Work task: Aside from the pictures, copy the listing exactly.

Given information:
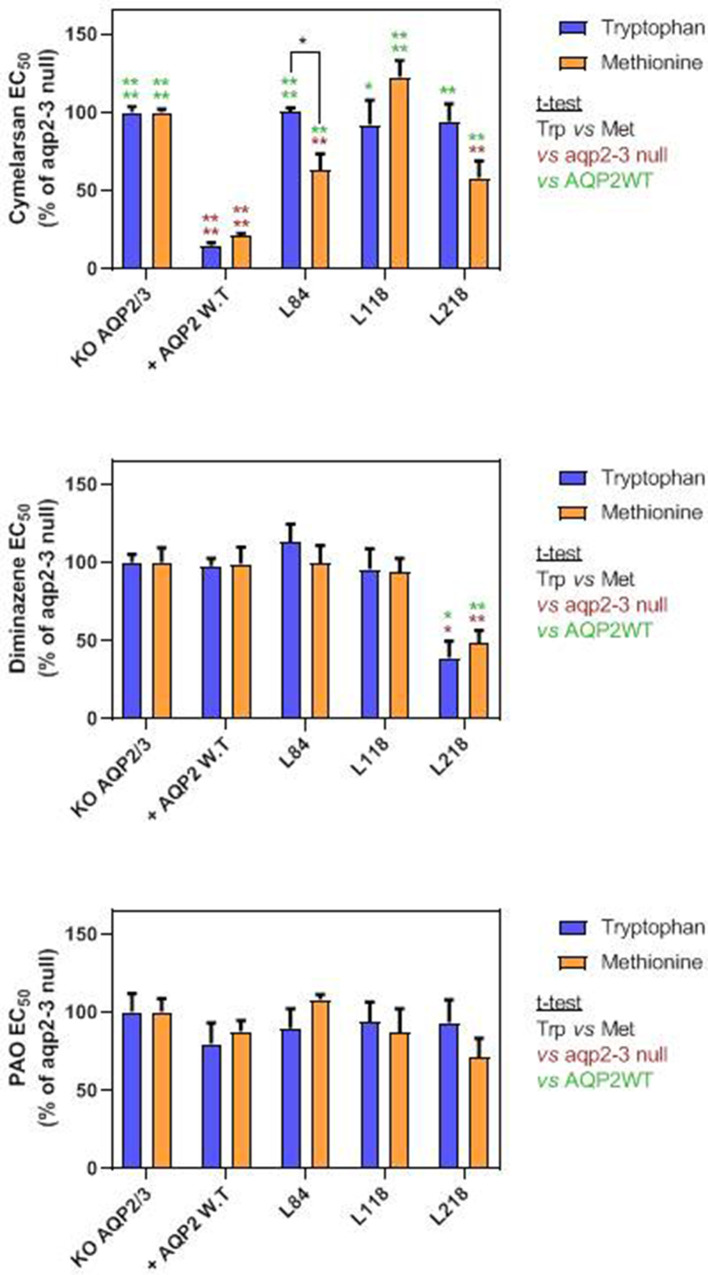
EC50 values for Cymelarsan, diminazene aceturate and phenylarsine oxide (PAO) against the tbaqp2-tbaqp3 null cell line.AQP2-WT and various mutant versions thereof (indicated) were expressed in this cell line. EC50 values were determined using the alamar blue (resazurin) assay. Bars represent the average and SEM for at least three determinations. nd, not done. All data for these graphs are contained in Figure 4—source data 1.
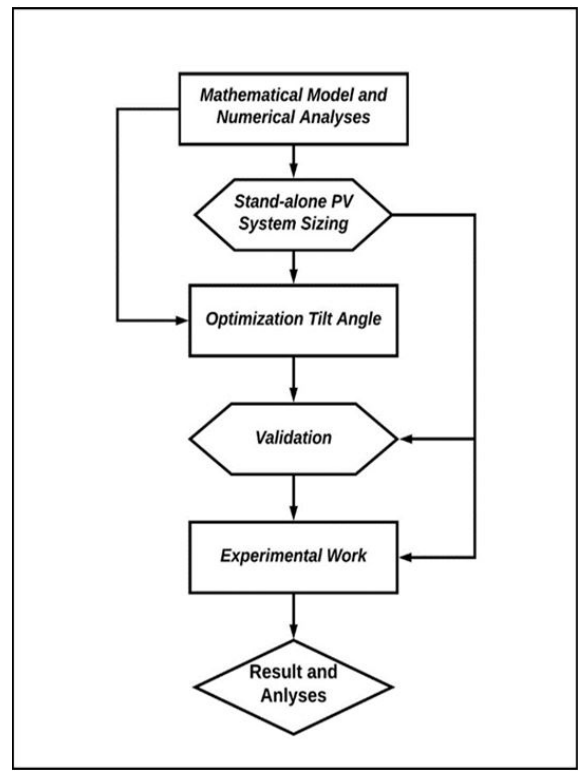
Figure 1. Flow chart of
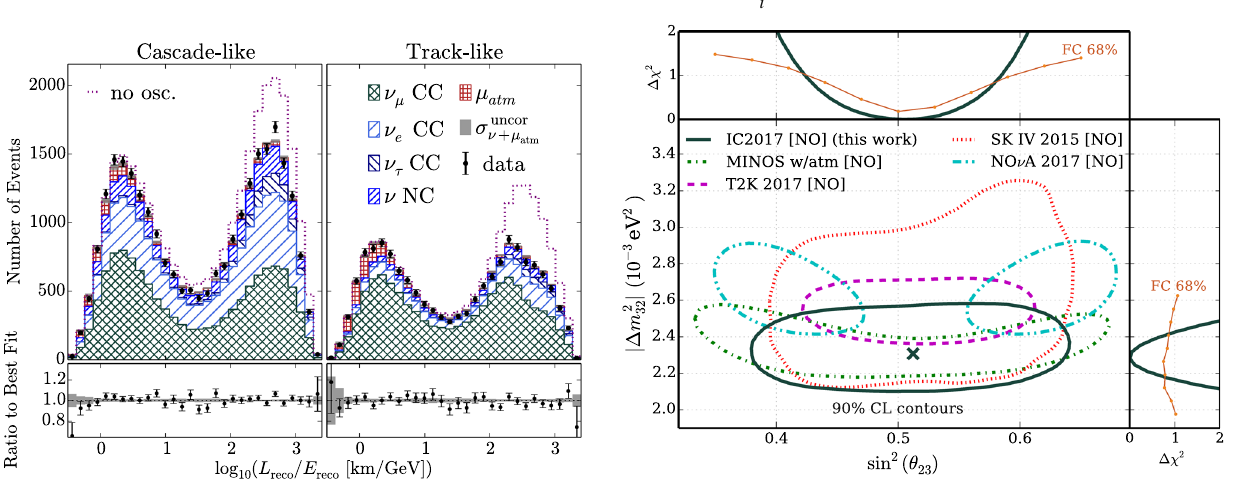
Fig. 7 Left panel: event count as a function of reconstructed L/E. The expectation with no–oscillations is shown by the dashed line, while the best fit to the data (dots) is shown as a the full line. The hatched histograms show the predicted counts given the best-fit values for each component. σ uncor ν + μ representstheuncertaintyduetofiniteMonteCarlo atm statistics and the data-driven atmospheric muon background estimate.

Output for this exercise:
EC50 values for Cymelarsan, diminazene aceturate and phenylarsine oxide (PAO) against the tbaqp2-tbaqp3 null cell line.AQP2-WT and various mutant versions thereof (indicated) were expressed in this cell line. EC50 values were determined using the alamar blue (resazurin) assay. Bars represent the average and SEM for at least three determinations. nd, not done. All data for these graphs are contained in Figure 4—source data 1.
Figure 1. Flow chart of
Fig. 7 Left panel: event count as a function of reconstructed L/E. The expectation with no–oscillations is shown by the dashed line, while the best fit to the data (dots) is shown as a the full line. The hatched histograms show the predicted counts given the best-fit values for each component. σ uncor ν + μ representstheuncertaintyduetofiniteMonteCarlo atm statistics and the data-driven atmospheric muon background estimate.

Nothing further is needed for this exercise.